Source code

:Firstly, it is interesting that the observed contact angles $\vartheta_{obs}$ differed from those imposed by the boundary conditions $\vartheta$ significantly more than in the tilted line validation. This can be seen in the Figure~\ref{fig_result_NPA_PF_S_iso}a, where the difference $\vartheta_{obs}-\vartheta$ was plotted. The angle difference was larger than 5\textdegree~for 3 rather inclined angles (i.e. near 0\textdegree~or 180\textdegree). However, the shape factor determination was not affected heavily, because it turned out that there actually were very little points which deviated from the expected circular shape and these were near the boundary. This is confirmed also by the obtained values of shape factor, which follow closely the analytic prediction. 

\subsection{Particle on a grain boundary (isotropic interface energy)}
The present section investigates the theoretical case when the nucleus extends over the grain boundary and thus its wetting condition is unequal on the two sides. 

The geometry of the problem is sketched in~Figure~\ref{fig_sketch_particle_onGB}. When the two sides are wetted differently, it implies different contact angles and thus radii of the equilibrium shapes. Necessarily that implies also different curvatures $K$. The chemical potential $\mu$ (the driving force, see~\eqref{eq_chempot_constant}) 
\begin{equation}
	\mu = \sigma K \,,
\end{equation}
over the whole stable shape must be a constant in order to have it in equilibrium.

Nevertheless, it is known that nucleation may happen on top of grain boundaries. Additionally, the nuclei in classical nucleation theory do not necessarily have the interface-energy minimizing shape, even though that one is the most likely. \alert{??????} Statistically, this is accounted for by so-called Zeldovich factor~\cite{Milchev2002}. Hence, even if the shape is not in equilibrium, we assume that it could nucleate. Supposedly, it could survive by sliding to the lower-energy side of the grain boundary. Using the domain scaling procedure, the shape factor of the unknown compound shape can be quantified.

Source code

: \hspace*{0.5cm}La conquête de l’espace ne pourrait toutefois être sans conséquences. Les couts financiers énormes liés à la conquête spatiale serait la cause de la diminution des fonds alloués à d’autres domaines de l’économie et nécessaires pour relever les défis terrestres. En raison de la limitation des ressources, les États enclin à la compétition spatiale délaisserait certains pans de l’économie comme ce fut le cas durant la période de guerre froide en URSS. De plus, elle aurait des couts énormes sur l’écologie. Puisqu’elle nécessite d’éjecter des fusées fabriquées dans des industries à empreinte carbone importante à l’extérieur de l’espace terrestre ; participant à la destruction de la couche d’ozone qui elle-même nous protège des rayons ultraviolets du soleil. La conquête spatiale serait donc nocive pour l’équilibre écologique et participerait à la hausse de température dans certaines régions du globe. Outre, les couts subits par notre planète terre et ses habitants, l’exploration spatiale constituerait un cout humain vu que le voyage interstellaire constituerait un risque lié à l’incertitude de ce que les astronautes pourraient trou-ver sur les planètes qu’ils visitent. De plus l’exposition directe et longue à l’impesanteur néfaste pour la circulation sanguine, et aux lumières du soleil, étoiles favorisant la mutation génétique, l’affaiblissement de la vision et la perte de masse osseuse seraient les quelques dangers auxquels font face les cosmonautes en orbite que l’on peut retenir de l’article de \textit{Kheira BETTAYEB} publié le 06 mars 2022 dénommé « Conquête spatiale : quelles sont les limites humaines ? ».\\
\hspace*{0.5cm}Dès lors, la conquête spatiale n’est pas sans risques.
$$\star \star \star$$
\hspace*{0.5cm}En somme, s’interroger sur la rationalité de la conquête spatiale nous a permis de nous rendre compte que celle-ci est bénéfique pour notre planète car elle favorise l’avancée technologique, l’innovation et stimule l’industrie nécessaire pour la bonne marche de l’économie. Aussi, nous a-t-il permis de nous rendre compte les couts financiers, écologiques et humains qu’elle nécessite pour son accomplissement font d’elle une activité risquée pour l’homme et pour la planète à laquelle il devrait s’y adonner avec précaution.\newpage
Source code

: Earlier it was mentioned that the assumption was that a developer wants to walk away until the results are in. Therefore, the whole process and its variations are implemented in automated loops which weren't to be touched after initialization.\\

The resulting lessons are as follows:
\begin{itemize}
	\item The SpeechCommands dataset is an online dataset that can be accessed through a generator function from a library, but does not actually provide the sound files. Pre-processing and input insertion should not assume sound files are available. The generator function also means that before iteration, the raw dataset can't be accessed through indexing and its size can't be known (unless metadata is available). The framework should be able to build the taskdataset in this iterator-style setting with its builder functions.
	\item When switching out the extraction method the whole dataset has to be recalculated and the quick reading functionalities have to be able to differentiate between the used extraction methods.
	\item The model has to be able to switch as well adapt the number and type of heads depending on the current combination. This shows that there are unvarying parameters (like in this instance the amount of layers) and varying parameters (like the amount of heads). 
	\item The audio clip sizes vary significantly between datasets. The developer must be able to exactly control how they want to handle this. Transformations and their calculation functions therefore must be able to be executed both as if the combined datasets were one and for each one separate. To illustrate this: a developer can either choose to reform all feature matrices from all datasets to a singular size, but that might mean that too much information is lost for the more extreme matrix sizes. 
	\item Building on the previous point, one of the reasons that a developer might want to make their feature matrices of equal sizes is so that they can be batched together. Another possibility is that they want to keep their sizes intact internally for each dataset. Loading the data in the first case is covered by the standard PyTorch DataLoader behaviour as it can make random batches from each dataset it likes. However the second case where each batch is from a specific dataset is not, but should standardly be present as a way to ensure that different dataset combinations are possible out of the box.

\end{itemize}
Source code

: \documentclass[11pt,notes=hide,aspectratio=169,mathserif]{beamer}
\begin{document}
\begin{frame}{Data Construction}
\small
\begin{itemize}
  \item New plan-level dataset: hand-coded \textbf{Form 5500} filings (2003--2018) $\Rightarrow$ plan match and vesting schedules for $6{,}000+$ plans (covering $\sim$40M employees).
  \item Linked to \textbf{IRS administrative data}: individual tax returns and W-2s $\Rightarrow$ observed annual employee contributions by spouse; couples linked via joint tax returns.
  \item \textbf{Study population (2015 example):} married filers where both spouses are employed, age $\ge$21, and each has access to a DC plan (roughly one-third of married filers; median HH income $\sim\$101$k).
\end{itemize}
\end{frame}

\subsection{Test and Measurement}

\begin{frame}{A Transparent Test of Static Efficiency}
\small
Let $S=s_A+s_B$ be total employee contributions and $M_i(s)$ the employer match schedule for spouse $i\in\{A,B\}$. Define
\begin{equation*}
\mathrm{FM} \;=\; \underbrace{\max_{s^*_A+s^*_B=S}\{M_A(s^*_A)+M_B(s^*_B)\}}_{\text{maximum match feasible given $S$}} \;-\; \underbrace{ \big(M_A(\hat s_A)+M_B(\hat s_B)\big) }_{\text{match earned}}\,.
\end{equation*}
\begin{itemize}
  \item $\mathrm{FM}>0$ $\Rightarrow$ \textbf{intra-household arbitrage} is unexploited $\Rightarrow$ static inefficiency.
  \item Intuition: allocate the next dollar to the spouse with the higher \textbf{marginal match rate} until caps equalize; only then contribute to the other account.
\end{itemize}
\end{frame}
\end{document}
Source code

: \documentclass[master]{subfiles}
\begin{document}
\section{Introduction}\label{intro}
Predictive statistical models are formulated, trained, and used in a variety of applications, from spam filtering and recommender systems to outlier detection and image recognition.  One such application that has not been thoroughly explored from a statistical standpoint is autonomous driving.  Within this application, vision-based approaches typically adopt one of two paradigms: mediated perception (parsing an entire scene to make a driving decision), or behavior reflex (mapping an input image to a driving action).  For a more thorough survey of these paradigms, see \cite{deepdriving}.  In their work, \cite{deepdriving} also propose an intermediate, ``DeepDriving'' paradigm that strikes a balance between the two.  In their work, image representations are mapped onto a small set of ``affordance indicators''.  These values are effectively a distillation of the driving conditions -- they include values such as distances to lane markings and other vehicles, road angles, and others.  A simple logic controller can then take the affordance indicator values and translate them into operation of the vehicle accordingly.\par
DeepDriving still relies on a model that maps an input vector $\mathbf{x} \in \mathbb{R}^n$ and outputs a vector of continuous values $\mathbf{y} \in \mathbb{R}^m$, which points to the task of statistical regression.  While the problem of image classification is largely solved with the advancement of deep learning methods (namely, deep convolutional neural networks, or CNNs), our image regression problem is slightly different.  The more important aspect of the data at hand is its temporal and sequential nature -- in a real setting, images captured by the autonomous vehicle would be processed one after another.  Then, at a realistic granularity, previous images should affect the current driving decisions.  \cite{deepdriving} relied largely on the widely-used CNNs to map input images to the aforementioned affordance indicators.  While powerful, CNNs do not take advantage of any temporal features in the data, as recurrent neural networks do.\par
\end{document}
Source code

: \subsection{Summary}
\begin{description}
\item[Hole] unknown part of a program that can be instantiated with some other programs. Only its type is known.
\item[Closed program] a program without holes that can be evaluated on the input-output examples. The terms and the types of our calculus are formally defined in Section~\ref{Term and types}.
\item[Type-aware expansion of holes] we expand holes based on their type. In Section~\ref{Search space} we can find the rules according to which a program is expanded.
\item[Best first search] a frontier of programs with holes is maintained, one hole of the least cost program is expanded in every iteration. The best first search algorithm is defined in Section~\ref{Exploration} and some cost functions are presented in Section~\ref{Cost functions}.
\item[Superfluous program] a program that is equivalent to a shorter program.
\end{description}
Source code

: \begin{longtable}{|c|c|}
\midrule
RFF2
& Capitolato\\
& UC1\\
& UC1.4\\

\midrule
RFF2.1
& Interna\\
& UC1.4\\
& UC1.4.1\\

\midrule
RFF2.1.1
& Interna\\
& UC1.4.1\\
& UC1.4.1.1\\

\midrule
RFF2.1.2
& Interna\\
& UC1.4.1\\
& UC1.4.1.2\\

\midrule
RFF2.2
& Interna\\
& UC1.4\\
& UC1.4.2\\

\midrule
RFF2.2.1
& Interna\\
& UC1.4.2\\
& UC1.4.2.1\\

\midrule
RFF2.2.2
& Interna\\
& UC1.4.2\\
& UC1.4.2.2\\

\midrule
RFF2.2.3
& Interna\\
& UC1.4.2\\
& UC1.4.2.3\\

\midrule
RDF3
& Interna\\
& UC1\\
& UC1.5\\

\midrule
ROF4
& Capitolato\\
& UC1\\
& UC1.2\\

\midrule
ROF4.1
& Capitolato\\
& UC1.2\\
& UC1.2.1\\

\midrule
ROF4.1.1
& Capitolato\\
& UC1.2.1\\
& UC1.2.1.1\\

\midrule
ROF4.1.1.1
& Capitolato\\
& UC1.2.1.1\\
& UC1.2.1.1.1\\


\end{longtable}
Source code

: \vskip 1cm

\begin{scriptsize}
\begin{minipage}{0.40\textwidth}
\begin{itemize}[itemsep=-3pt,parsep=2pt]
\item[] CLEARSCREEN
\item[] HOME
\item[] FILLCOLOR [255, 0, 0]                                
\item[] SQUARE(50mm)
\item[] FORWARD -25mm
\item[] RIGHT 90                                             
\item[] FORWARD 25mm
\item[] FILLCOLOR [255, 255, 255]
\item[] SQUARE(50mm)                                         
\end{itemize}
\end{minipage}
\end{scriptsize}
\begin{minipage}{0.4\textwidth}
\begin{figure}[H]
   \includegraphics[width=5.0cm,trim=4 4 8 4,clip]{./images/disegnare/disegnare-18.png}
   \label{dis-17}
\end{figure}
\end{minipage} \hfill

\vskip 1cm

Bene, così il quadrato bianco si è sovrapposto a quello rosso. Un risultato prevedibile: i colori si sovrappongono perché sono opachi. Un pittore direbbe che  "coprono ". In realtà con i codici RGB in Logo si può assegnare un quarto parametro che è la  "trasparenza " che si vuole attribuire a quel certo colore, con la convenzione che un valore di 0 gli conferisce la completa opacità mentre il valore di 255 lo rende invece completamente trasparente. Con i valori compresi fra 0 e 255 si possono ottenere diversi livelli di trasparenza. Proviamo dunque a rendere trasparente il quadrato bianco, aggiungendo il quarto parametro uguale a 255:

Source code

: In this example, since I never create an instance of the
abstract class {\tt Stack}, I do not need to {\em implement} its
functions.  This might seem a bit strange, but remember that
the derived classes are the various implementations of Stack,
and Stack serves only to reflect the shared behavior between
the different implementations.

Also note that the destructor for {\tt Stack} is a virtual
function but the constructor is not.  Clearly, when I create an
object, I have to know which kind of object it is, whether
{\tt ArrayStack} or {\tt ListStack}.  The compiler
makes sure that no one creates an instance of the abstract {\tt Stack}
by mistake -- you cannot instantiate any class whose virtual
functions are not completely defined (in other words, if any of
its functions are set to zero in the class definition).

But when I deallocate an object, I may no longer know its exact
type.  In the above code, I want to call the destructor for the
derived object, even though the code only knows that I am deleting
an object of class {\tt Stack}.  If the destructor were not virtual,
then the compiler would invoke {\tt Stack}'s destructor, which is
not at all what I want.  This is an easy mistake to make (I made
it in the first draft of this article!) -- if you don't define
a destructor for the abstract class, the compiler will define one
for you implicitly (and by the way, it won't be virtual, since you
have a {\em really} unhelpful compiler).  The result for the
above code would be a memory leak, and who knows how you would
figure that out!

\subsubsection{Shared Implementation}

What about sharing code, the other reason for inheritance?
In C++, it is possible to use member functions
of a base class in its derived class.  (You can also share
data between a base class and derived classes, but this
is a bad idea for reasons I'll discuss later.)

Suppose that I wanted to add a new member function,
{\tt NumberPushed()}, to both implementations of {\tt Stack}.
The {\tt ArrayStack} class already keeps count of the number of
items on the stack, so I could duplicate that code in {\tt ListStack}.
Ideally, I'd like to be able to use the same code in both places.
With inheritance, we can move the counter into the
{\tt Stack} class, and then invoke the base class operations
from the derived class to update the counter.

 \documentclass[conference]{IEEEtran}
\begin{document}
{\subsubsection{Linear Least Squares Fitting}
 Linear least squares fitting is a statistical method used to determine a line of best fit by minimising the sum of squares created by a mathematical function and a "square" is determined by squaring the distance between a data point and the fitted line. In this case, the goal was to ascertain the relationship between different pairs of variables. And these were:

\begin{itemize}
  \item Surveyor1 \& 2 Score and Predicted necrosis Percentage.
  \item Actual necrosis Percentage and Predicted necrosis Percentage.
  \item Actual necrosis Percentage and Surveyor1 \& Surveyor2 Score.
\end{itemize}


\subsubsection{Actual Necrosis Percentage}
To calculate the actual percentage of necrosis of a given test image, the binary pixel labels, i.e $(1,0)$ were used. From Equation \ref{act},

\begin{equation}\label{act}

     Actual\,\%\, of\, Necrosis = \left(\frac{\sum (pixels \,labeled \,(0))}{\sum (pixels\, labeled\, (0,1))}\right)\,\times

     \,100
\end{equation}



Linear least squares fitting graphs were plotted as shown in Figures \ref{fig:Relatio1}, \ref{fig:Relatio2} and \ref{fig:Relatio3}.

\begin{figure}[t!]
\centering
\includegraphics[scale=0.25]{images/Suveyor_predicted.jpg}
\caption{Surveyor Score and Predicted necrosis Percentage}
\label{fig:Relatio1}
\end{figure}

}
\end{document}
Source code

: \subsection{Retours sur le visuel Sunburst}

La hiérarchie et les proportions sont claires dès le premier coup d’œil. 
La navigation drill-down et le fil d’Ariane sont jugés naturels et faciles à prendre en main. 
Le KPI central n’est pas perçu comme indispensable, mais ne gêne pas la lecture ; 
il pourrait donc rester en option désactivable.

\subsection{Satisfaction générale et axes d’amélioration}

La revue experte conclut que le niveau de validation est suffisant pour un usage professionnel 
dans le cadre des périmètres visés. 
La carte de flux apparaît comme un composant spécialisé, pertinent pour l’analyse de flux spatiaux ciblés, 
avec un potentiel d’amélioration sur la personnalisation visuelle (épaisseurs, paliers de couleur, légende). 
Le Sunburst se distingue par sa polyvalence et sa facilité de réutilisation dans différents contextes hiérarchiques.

:::::

Assignment: Find the lines that mention "both" in the entries and show them.

Solved problem:
	\item The audio clip sizes vary significantly between datasets. The developer must be able to exactly control how they want to handle this. Transformations and their calculation functions therefore must be able to be executed both as if the combined datasets were one and for each one separate. To illustrate this: a developer can either choose to reform all feature matrices from all datasets to a singular size, but that might mean that too much information is lost for the more extreme matrix sizes. 
  \item \textbf{Study population (2015 example):} married filers where both spouses are employed, age $\ge$21, and each has access to a DC plan (roughly one-third of married filers; median HH income $\sim\$101$k).
{\tt NumberPushed()}, to both implementations of {\tt Stack}.
Ideally, I'd like to be able to use the same code in both places.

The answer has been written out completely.